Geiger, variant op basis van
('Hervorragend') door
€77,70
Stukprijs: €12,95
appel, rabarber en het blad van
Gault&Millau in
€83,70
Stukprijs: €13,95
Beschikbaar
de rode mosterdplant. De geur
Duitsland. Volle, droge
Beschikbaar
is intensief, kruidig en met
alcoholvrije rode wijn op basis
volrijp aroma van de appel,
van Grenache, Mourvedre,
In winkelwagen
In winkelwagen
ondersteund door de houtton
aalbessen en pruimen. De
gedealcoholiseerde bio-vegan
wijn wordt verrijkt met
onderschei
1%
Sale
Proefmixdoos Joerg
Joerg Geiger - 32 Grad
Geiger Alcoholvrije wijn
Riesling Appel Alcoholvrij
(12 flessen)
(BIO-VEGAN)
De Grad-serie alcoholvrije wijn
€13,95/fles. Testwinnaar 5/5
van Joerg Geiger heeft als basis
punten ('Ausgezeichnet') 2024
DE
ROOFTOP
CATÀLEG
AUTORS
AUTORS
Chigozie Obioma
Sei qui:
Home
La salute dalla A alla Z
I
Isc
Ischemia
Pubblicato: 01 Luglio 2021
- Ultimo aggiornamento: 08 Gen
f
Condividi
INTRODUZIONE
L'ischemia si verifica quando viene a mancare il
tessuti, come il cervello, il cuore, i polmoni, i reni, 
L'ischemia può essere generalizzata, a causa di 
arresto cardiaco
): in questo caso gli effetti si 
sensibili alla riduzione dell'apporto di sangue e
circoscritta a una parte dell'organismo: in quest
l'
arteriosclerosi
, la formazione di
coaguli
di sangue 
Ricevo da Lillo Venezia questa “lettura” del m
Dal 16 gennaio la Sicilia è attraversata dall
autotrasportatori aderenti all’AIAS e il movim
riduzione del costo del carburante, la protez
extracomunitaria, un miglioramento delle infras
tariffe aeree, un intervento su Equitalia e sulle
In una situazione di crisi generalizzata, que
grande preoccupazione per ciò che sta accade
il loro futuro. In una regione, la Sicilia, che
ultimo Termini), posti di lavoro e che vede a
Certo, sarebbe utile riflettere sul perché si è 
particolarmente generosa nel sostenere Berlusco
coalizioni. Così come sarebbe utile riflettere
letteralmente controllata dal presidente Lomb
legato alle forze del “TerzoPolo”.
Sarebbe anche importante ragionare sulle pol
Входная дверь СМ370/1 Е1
□ □ □ □
Task goal
Reproduce the lines without any change, from the first line of the records through the line containing "alcoholvrije rode wijn op basis", including both ends.

Exercise solution
Geiger, variant op basis van
('Hervorragend') door
€77,70
Stukprijs: €12,95
appel, rabarber en het blad van
Gault&Millau in
€83,70
Stukprijs: €13,95
Beschikbaar
de rode mosterdplant. De geur
Duitsland. Volle, droge
Beschikbaar
is intensief, kruidig en met
alcoholvrije rode wijn op basis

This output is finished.